Otra idea para definir una nueva política social radica en la necesidad de propiciar cambios en la acción pública, que tiende a las respuestas uniformistas. No se trata, por tanto, de que el ciudadano haga cola en las distintas ventanas y que se lleve algo de cada una de ellas, sino de que el de la ventanilla salga de sus paredes, hable con otros trabajadores sociales, analice los mecanismos para afrontar los problemas y actúe no desde la óptica del presupuesto departamental segmentado, sino coordinadamente. No es importante quién hace qué, sino para quién se hace, para qué y con qué resultado.

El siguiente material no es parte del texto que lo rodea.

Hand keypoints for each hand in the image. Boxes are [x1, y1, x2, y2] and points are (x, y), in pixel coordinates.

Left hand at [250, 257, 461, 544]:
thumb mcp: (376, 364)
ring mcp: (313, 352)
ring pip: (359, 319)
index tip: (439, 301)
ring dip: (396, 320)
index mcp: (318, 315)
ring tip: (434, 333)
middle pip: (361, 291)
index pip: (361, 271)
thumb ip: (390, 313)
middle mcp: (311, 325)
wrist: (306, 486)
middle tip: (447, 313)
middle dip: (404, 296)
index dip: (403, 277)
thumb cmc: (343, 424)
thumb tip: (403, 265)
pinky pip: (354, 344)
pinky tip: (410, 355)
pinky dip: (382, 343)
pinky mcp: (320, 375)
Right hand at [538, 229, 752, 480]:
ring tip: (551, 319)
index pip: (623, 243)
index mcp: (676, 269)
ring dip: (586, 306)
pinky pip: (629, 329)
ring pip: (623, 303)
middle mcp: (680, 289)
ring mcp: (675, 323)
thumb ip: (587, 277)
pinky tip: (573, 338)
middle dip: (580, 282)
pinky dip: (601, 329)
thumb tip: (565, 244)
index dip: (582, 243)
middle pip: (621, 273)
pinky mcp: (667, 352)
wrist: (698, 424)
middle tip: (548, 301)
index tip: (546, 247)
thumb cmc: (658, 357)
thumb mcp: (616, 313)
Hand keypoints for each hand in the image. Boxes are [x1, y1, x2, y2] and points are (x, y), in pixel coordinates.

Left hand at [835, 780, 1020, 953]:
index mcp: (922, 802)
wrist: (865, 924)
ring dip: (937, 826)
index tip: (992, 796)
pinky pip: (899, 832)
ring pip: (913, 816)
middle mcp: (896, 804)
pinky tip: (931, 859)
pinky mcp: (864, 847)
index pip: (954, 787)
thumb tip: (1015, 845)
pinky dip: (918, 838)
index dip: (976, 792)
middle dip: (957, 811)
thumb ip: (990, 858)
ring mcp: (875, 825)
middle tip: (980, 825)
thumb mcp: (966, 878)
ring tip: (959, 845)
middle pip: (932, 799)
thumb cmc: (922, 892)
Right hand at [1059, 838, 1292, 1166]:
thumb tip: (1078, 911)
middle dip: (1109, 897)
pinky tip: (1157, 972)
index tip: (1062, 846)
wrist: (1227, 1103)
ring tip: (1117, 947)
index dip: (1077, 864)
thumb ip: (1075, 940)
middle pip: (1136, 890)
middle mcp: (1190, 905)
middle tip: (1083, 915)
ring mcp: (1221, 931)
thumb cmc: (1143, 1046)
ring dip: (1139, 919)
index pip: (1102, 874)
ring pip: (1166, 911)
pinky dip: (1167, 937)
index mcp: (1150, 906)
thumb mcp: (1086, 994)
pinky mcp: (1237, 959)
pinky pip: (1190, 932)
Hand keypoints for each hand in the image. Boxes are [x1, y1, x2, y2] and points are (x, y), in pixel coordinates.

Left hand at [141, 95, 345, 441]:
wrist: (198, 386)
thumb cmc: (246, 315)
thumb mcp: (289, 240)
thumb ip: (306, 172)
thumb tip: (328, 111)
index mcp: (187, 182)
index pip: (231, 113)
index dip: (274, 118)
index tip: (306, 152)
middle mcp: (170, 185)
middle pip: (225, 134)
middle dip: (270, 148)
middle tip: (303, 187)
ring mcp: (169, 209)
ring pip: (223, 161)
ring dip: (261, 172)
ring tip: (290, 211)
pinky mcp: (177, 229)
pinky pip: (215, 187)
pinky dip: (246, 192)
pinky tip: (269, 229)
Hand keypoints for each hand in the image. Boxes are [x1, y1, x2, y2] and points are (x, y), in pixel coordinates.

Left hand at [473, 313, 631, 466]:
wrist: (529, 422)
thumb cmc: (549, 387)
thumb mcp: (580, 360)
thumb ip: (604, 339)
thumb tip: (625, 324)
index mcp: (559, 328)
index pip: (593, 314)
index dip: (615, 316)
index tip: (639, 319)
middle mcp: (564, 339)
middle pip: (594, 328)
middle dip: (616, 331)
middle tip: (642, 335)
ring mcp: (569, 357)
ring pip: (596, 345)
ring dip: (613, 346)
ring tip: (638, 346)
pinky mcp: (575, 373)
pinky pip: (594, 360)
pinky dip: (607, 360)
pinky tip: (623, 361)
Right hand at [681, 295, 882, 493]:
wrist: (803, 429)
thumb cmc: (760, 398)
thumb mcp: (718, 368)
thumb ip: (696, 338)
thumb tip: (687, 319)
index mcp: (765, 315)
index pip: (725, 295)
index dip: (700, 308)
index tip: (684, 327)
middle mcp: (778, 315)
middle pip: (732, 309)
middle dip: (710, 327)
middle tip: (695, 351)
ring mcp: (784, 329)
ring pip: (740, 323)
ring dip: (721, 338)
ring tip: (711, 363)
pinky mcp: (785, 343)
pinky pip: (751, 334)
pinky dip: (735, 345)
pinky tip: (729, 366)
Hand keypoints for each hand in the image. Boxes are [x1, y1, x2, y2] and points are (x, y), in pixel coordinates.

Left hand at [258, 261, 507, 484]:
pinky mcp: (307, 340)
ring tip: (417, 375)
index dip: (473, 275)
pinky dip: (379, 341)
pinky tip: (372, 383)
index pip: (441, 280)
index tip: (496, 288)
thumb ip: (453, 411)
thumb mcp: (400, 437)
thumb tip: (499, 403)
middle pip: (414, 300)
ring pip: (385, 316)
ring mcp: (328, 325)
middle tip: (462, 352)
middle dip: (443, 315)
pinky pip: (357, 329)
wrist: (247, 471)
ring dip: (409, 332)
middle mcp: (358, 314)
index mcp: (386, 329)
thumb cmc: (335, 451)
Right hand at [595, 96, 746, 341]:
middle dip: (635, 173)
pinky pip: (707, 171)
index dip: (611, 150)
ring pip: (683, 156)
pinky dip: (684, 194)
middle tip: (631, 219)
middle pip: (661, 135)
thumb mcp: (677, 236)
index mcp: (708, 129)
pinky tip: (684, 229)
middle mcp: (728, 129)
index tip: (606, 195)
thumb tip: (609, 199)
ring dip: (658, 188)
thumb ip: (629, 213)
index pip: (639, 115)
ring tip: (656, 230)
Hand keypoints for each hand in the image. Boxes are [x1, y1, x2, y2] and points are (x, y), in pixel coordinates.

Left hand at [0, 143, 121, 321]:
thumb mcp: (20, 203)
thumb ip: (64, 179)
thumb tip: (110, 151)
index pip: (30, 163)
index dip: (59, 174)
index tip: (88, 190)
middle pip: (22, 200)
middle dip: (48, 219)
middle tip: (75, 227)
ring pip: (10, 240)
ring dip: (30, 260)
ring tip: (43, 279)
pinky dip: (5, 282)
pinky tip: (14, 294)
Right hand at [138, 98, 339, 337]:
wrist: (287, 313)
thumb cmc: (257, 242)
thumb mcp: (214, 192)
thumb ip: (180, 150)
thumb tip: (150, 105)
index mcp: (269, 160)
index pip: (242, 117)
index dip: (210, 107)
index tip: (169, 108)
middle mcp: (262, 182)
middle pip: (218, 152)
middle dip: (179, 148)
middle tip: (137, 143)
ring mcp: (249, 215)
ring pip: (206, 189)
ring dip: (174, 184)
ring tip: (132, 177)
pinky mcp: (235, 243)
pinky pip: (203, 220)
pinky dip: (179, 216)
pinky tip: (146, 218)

En el rediseño de las actuaciones públicas, hay que considerar que los políticos tienden a atender los problemas inmediatos, pero postergan injustamente los que tienen efectos para el futuro. Con el cortoplacismo, los gastos sociales que son inversión (por ejemplo, en la salud de los niños, la formación de los jóvenes, el capital humano y social en general) salen perjudicados. Es hora de consensuar políticas de más amplio alcance, que tengan en cuenta tanto los efectos presentes como los futuros. «Los hijos y las mujeres primero» podría ser, pues, la consigna. Hay que valorar la efectividad de los beneficios sociales futuros y las ganancias externas que pueden generar factores poco valorados, como una buena conciliación familiar y laboral, o el mantenimiento de la unidad familiar como red última de seguridad económica y social en caso de caída económica. Por último, otro factor a tener en cuenta a la hora de repensar la política social es tener claro que el sector público no puede hacer frente a todas las contingencias. Si fuésemos serios, el Estado debería concentrarse en aquello que la responsabilidad individual no puede asumir. O bien porque no lo puede prever (una probabilidad baja), o porque si ocurre tiene consecuencias sociales catastróficas. En este sentido, hay que decir: menos antibióticos gratuitos para resfriados y más protección ante la salud mental. Como las cosas no pueden cambiarse de raíz, y hay que considerar los márgenes realistas de actuación, se podría empezar por ordenar las prestaciones y los grupos de riesgo según el coste de efectividad de las actuaciones, y empezar por las que mejor relación ofrecen. Ello significa sacar del catálogo prestaciones de efectividad dudosa (las que solo se explican para mantener relaciones particulares); y las que sí sirven, pero a un coste muy alto respecto a alternativas, no deberían priorizarse, sino más bien ponerlas al ralentí.

Y es que demasiado a menudo el sector público actúa con criterios de in/out: entra o no entra. Si entra, lo hace gratis; si no entra, el coste es completo. En estados muy primarios de desarrollo, esta especie de política de blanco o negro, público o privado, impuestos o precios, puede tener una lógica. Pero no, a mi entender, para construir una política social para el siglo XXI que está llena de matices, y más aún para una etapa de crisis como la actual. Un copago evitable (un precio de referencia: el Estado reembolsa el bioequivalente, y la diferencia con la marca elegida la pagamos de nuestro bolsillo) tiene tanto de eficiente como de equitativo. Entre los ingresos fiscales presupuestarios coactivos y la bolsa común, y la disposición a pagar del sálvese quien pueda, existe toda un área intermedia, de tíquets moderadores obligatorios para el consumo, de ingresos afectados a determinados gastos, de primas complementarias de seguro, de fondos provisionales incentivados fiscalmente o de precios regulados que valdría la pena explorar.

Guillem López Casasnovas, catedrático de Economía de la UPF.